Wenn sie ehrlich, ganz ehrlich ist: als Christin – die sie nebenbei auch ist –, fühlt sie sich in diesem plötzlich aufgesprungenen und sie verschlingenden Spiegelkabinett, wie sie es bei sich nennt, gar nicht unwohl, gar nicht so unwohl… Wie war das nicht gleich? »Was ihr dem geringsten unter meinen Ebenbildern…« Darauf lässt sich doch bauen. Ein feste Burg. Punkt. Zwar kann sie sich nicht erinnern, dass sie Wladimir eine Gabe schuldet. Aber gut, was nicht ist, kann noch werden. »Wladi…« flüstert sie ihrem Idol ins Ohr, das sich vor Schreck fast ins Hemd macht: Es ist der apostolische Nuntius. Überall, wo es Mäuse gibt, ist Rom nicht weit. Beschwörend lüpft er die Klaue: »Finiatur et altera pars.« Das soll wohl heißen: Jeder Sack geht einmal leer aus. Kehrt er auch leer zurück? Er zuckt entschuldigend mit den Schultern. Sie lächelt, Zucker im Blick. »Als Feministin würde ich das bestreiten.«

Da fällt ihm die Maske vom Gesicht und rasch wendet sie sich ab.

»Fini, bist du’s?« brummt es zu ihrer Linken: Da stehen drei Wladis in Reihe. Doch wie sie sich umguckt, da stehen, von wem unter den dreien auch immer gemeint, die Finis zur Rechten und niemand schenkt ihr Beachtung. »Ich möchte, dass dieses Land vorwärts blickt…« – »Aber wohin?« – »Wohin wohl? Ins Tal der Lemminge, Dummkopf.« Hinter den Masken bleiben die Schnäuzchen verborgen, sie kichern und wispern und blubbern und bliffen bedrohlich.
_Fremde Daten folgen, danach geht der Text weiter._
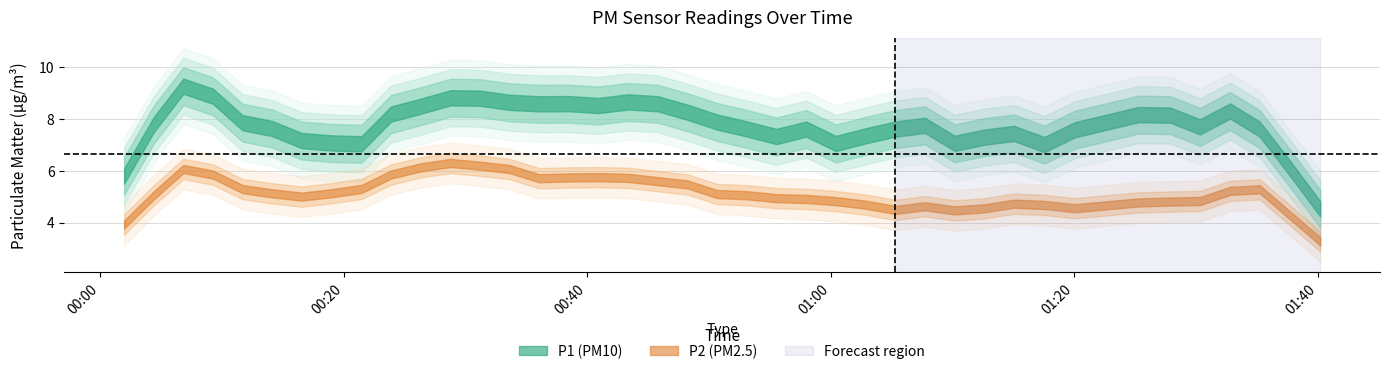

Between 9 and 18, which series saw the biggest shift?

P1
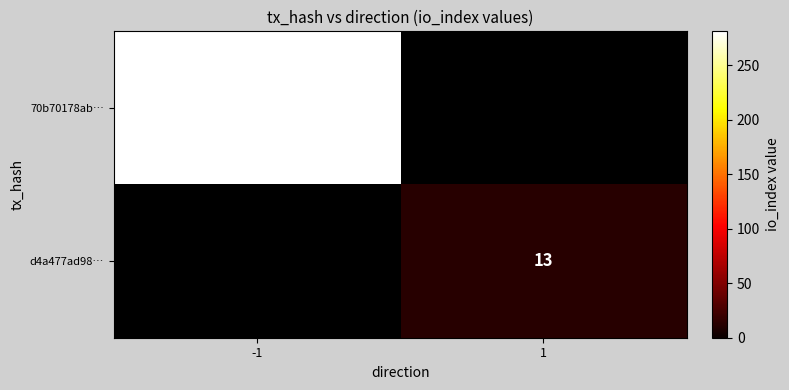

Is it true that d4a477ad98… equals 13 at 1?

True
Nur weg hier. »Unsere Partner predigen Freiheit und verbreiten Chaos«: Hoppla, das klang seriös, aber nicht ganz reell, ein bisschen aufgesetzt… »Die Feinde der Freiheit«, da kennt sie sich aus, halleluja, lasset uns Hütten bauen im Tale, »… bedrohen, und ich sage das jetzt ganz klar, unsere Zukunft im gemeinsamen Raum, an dem wir alle künftig ver‑ … gemessen werden.« Nein, das war sie jetzt nicht, die erwartete Lautung, doch immerhin. »Wer immer dieses Revier –«, »Lernkurve«, »… das wäre dann nicht mehr…«, »auch sie, sie alle«, »Ich habe einen Traum, verrate ihn aber nicht.« Olala. Es scheint begabte Redenschreiberinnen unter den Masken… Wer weiß. – Vieles bleibt zu erlauschen in dieser Nacht der Nächte, in der die Stützen der Regierung, von einem unbekannten Bangen erfüllt, in ihren Bettchen seufzen.

»Ich möchte meiner Partnerin keinen Rat geben, sie weiß schon allein, was sie tut. Aber wenn ich ihr einen Tipp geben sollte, dann würde ich ihr sagen: spare deine Kräfte, es kommen andere Zeiten, ganz andere…«

Hat er das gesagt? Wer war’s? Wer unter all den … Köttelwichsern –…? Und erneut stürzt sie sich ins Gewühl.

Stunden später … aber was sind Stunden? Was Zeit? Was Maussein? Was Stärke? Sie liegt rücklings auf einer Bahre, es ist mollig warm, das kommt von der Transfusion, lässt sie sich fallen, so fällt es nicht auf, auffallen soll das hier nicht, also lässt sie sich fallen.